At this moment, I have three systems in the pool. One system with IPv4 and IPv6 and two systems with IPv6 only. All systems are connected to the same router.
The scores for the IPv6 servers are good: the overall score is a solid 20 and also nearly all individual scores are 20. Maybe once or twice a day a single lost packet, mostly for monitors far away.
The IPv4 score is, let’s say, more dynamic. There seems to be quite some packet loss. Most of the time the overall score is still at 20, but sometimes it drops to lower levels. And sometimes (shortly) even below 10.
And the strangest thing is: the monitors that are closest (both geographically and in terms of network latency), have the worst score (4.2 and 5.9 at the time of writing). Most other servers are at 20, but some distant monitors are just below 20.
I don’t experience any packet loss for other protocols. I do see a spike in NTP traffic around the top of the hour, but in the CVS-log I see that the time outs are scattered around the clock. I don’t see a correlation with NTP traffic or other traffic through my router.
I get approximately 2k NTP requests per second (in total). I tried to lower the bandwith setting to reduce the NTP requests, but this doesn’t seem to help with the scores of the nearby monitors.
Should I consider this as normal and just ignore it?
Hi, what is your current bandwidth setting and how much did you decrease it?
Also, after lowering the setting it takes time for the traffic flow to subside.
At this moment, the IPv4 server is at 2 Gbps and the IPv6 servers are at 3 Gbps.
I tried as low as 100 Mbps. But even after several days, there is still some packet loss.
I’ll try again and report back.
Acknowledging that you did not yet indicate which server(s) we are talking about (i.e., likely you didn’t for a reason), in case that wasn’t on purpose, it would help if you could indicate which they are.
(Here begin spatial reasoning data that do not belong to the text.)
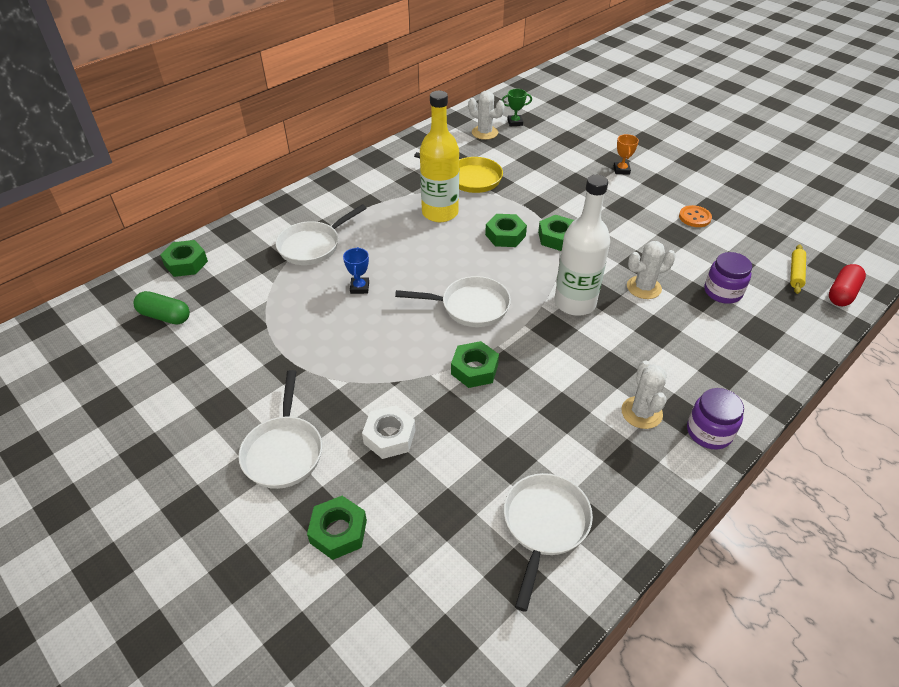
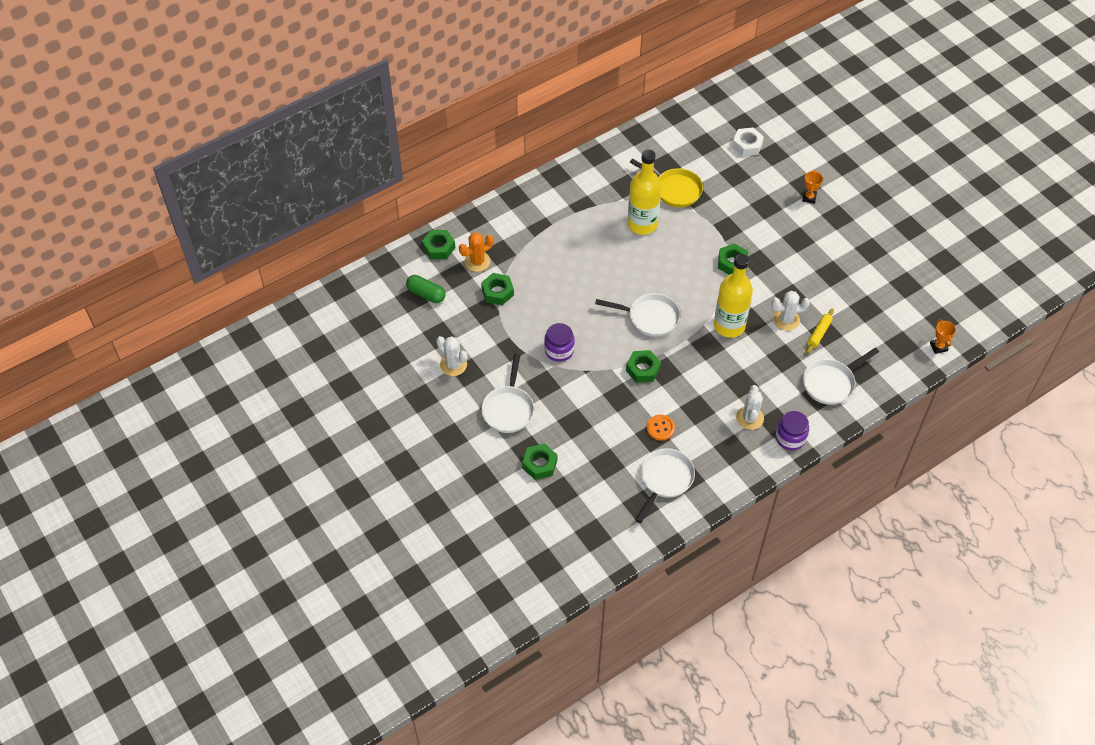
camera: 10 degrees right, 10 degrees up
(236, 272) = (477, 261): none -> orange cactus
(313, 246) = (536, 244): white pan -> white pan (831, 383)
(359, 287) = (569, 289): blue trophy -> none
(389, 436) = (577, 409): white nut -> white nut (747, 145)
(485, 133) = (698, 136): white cactus -> white cactus (453, 365)
(505, 235) = (691, 255): green nut -> green nut (497, 292)
(515, 122) = (729, 126): green trophy -> none
(575, 303) = (729, 326): white bottle -> yellow bottle
(694, 217) = (853, 258): orange button -> orange button (660, 428)
(722, 292) = (846, 332): purple jar -> purple jar (559, 350)
(796, 273) = (911, 323): yellow rolling pin -> yellow rolling pin (819, 333)
(842, 293) = (938, 347): red capsule -> orange trophy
My guess is on your router.
For IPv4 I guess you are using port forwarding/DNAT to an private IP on your network?
Then most likely the NAT table in your router overflows because your router tries to keep the connection state in memory. For NTP over UDP you can try to disable stateful forwarding because it is not needed.
IPv6 does not have this problem because your machines have their own public IP and you most likely have setup just some firewall rules which don’t need to keep state and don’t tax the CPU and memory of the router much.
This was also my first guess (and I did hit the limits at first), but after increasing the maximum number of states and decreasing the time that a state is kept in memory I can see that the number of states is far below the limit.
At this moment (with the lowered bandwidth setting) there are around 12k states, while the limit is at 500k. With the previous higher bandwidth setting, the number of states was around 50k IIRC. Still quite low compared to the maximum.
And yes, the IPv4 server is on a private IPv4 address on my network. Because of NAT I cannot disable the creation of states (state is needed for the translation of packets, at least on OpenBSD).
But even in case I am overlooking something at the router (which is very possible), why does the packet loss occur mainly at the two nlams monitors closest to me?
Seeing that a few monitors have problems reaching your server and the other monitors give you a perfect 20 score, I find it unlikely that the problem would be in your server or your router. As mlichvar wrote above, it’s probably some sort of a routing/peering issue somewhere along the path. I would not be too concerned about this, as long as the overall score stays generally above 10.
The two monitors in the Netherlands have consecutive IP addresses, which might explain why both give bad scores for you, vs. a hypothetical, more diverse deployment within the Netherlands.
After about half a day on the lower bandwidth, I see that the monitors’ packet loss shows no improvement, while I do get significantly fewer NTP requests.
So I also think it has to do with routing/peering between the NL monitors and my ISP.
I will leave it as it is for now and will turn up the bandwidth again soon.